Your assignment - Copy out the lines below word for word, but leave out the pictures.

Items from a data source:
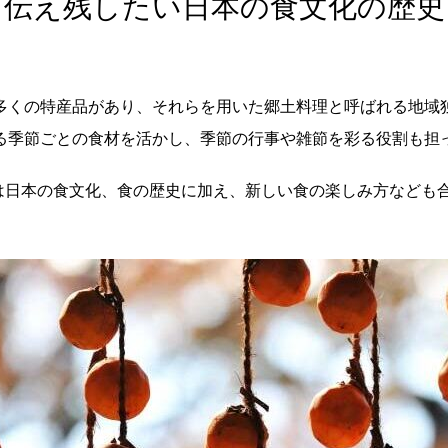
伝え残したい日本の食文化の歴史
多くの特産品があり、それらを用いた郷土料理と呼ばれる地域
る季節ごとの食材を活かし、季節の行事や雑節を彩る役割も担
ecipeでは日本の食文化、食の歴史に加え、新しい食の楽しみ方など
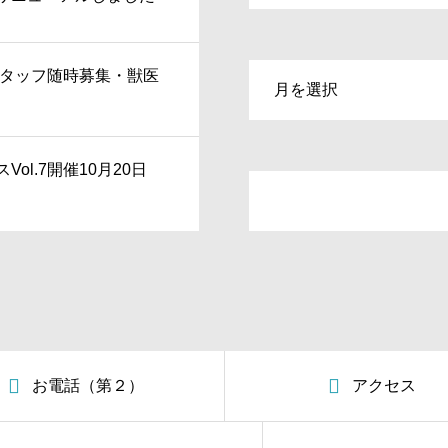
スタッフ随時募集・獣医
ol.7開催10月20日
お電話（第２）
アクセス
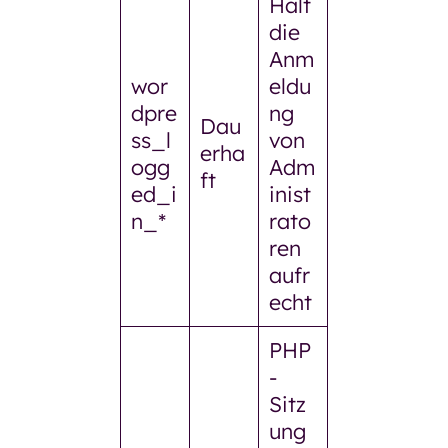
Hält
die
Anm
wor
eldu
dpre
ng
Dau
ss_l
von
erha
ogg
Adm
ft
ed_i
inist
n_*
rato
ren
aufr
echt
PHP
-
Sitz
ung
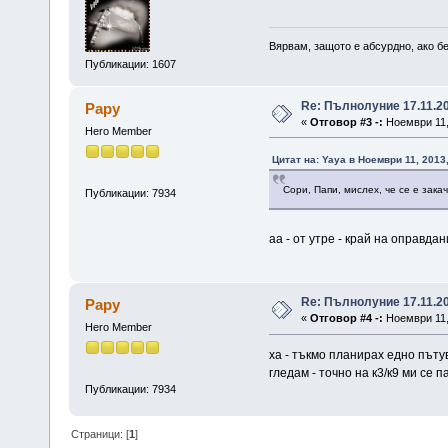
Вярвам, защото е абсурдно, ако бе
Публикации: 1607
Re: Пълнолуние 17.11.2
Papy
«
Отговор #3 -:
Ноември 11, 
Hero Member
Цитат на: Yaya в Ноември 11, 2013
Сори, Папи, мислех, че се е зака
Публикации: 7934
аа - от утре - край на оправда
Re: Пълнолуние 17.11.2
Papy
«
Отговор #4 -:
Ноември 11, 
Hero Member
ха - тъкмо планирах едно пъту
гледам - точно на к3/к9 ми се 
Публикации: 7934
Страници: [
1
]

Task answer -
伝え残したい日本の食文化の歴史
多くの特産品があり、それらを用いた郷土料理と呼ばれる地域
る季節ごとの食材を活かし、季節の行事や雑節を彩る役割も担
ecipeでは日本の食文化、食の歴史に加え、新しい食の楽しみ方など
スタッフ随時募集・獣医
ol.7開催10月20日
お電話（第２）
アクセス
Hält
die
Anm
wor
eldu
dpre
ng
Dau
ss_l
von
erha
ogg
Adm
ft
ed_i
inist
n_*
rato
ren
aufr
echt
PHP
-
Sitz
ung
Вярвам, защото е абсурдно, ако бе
Публикации: 1607
Re: Пълнолуние 17.11.2
Papy
«
Отговор #3 -:
Ноември 11, 
Hero Member
Цитат на: Yaya в Ноември 11, 2013
Сори, Папи, мислех, че се е зака
Публикации: 7934
аа - от утре - край на оправда
Re: Пълнолуние 17.11.2
Papy
«
Отговор #4 -:
Ноември 11, 
Hero Member
ха - тъкмо планирах едно пъту
гледам - точно на к3/к9 ми се 
Публикации: 7934
Страници: [
1
]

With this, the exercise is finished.